There was no Pine Deep Police Department during the Red Wave. By the time the first explosions had rocked the town, the only living members of the department were Gus Bernhardt, Ginny—who ran the switchboard—and Jim Polk.


Now it was just Polk. Well, maybe Tow-Truck Eddie, too, but Polk didn’t care much about him either way.


The volume of the screams was fading now as the tide turned from the hundreds with Ruger against the thousands in town for the Festival, to the thousands with Ruger hunting the hundreds who were trying to flee. The math was working out the way Vic had planned. All of the explosions had gone off. The bridges were gone, along with the power plant, the gas lines, the cable, phone lines, cell towers, all the police cars, and the TV and radio stations. All exactly according to plan, and it was getting a bit quieter in town—not that Sergeant Polk noticed. When it had all started he’d clamped earphones over his head and waited it out with the Grateful Dead screaming in his ears. He thought the irony would amuse him, but it just made his stomach feel worse.

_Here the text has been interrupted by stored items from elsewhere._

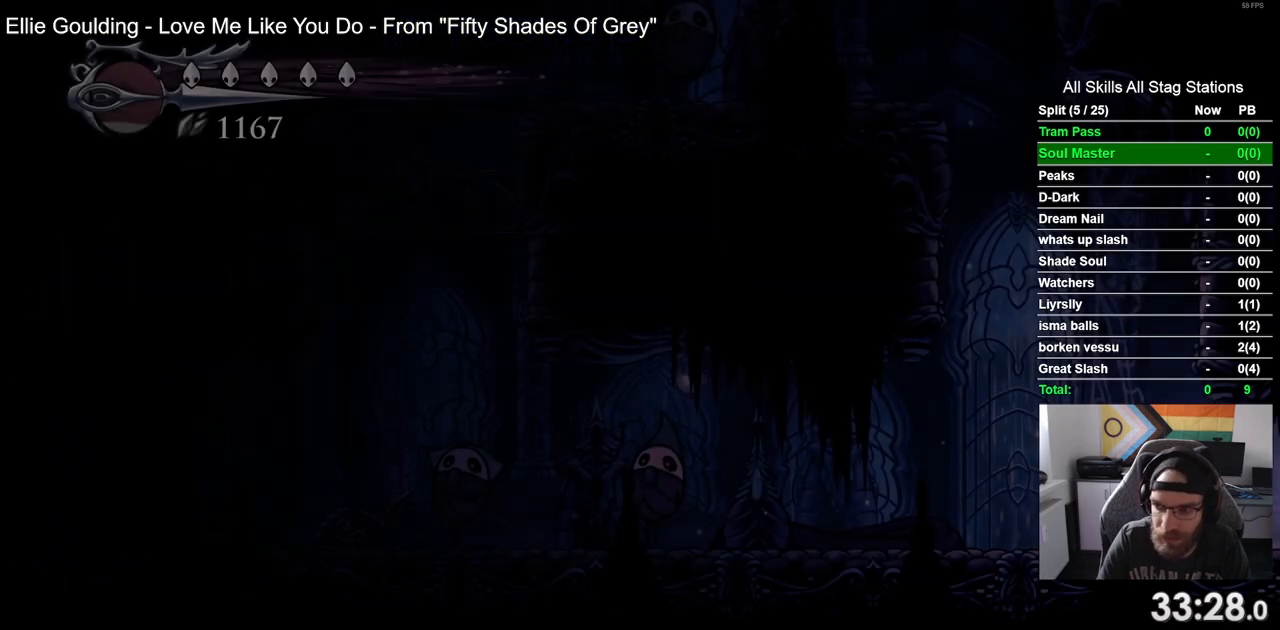
{"buttons": ["DPAD_LEFT"], "left_stick": "center", "right_stick": "center", "events": []}
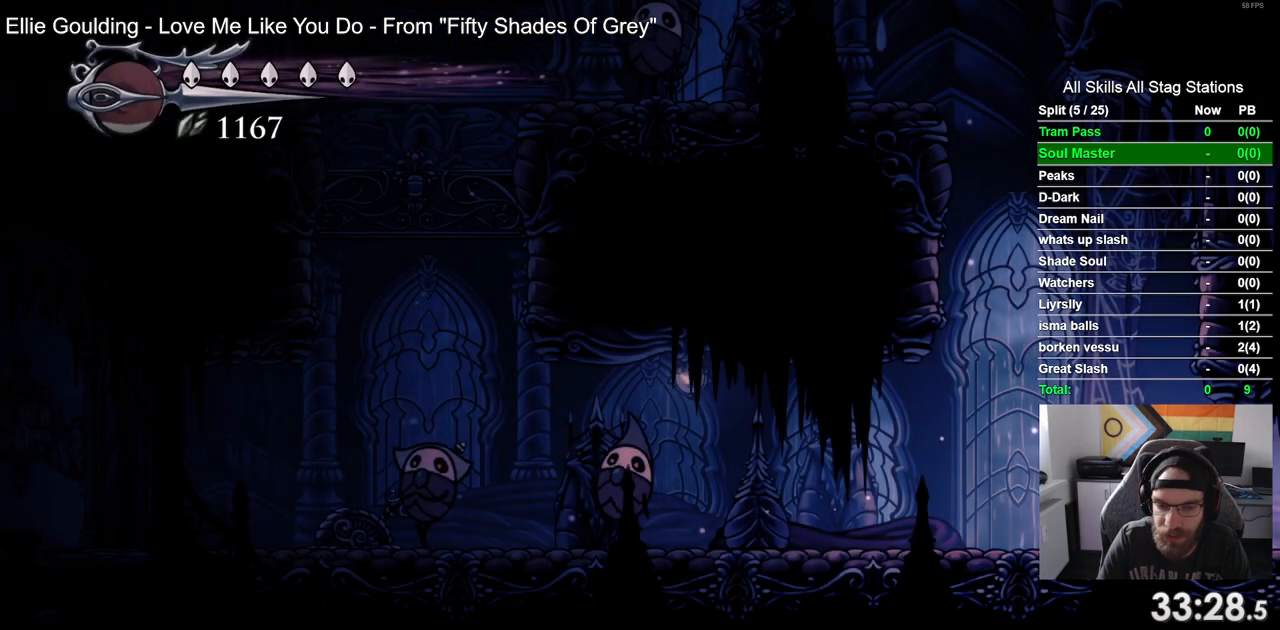
{"buttons": ["DPAD_LEFT"], "left_stick": "center", "right_stick": "center", "events": []}
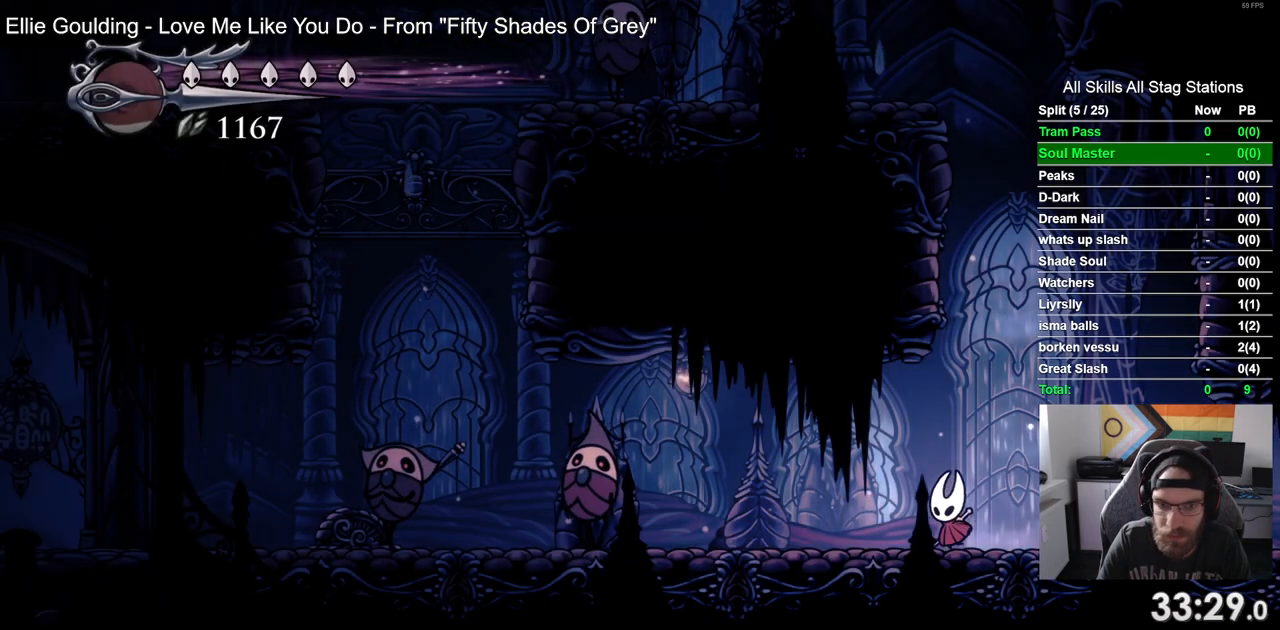
{"buttons": ["DPAD_LEFT"], "left_stick": "center", "right_stick": "center", "events": []}
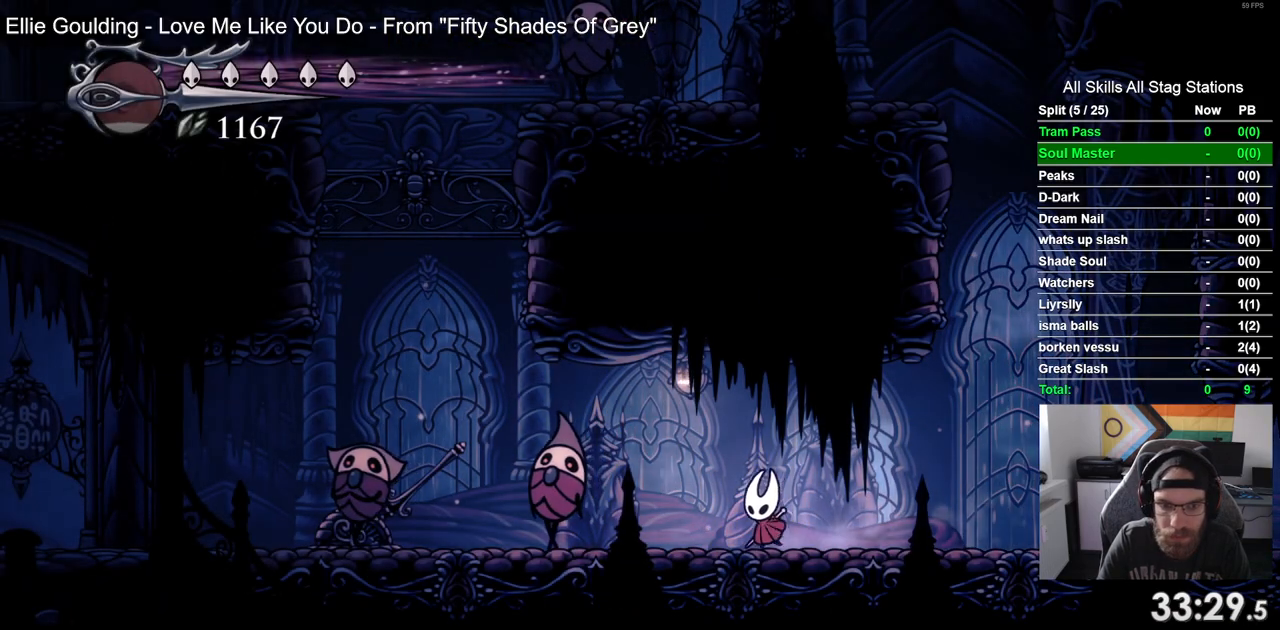
{"buttons": [], "left_stick": "center", "right_stick": "center", "events": [[67, "SQUARE", "down"], [150, "DPAD_LEFT", "up"], [150, "DPAD_UP", "down"], [183, "DPAD_UP", "up"], [233, "DPAD_RIGHT", "down"], [250, "SQUARE", "up"], [400, "DPAD_RIGHT", "up"]]}
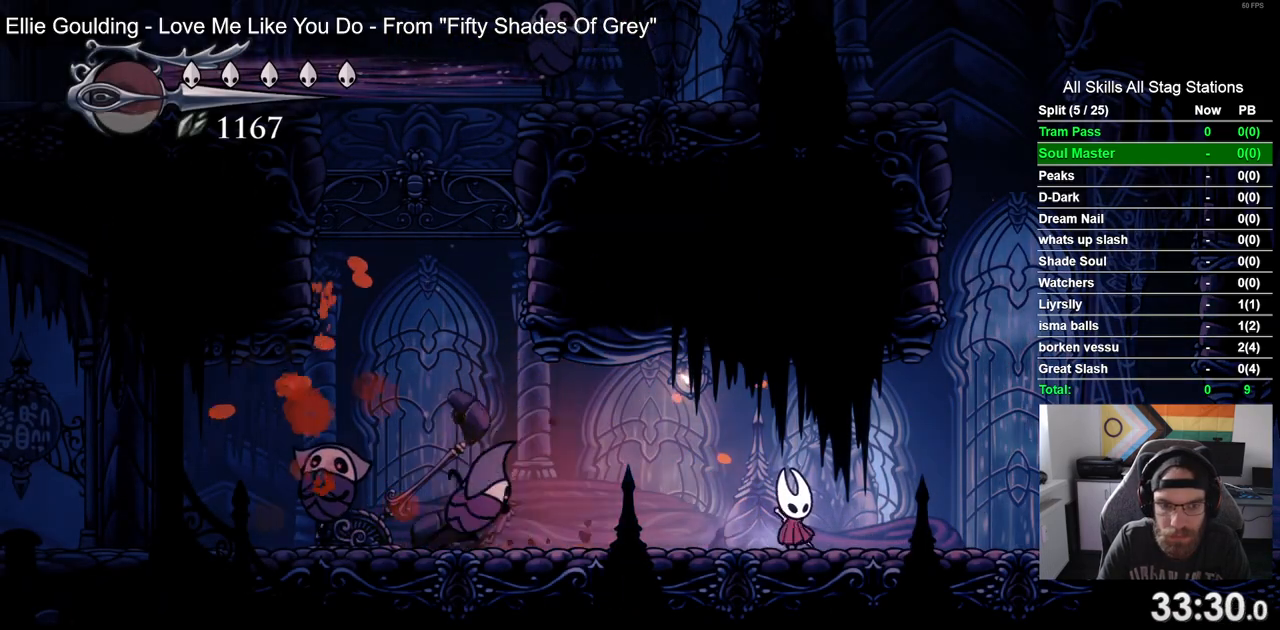
{"buttons": ["SQUARE", "DPAD_LEFT"], "left_stick": "center", "right_stick": "center", "events": [[250, "DPAD_LEFT", "down"], [500, "SQUARE", "down"]]}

He sat in Gus Bernhardt’s oversize swivel chair, crossed ankles propped on the chief’s desk, a nearly empty bottle of Wild Turkey cradled against his crotch. On the computer table that jutted out from the desk, Polk’s pistol sat gleaming in the light from a pair of candles. The gun was fully loaded with hollow points and ready to hand. He’d already replaced the two rounds he’d used on Ginny. Her plump body law sprawled under the desk, but some of her was splashed all over the front of the dispatcher’s console. As for Gus, the vampires had taken him in the first minute. The fat bastard probably fed a dozen of them.


Polk looked up at the clock. 7:33 P.M. Just a little over three hours since it all started.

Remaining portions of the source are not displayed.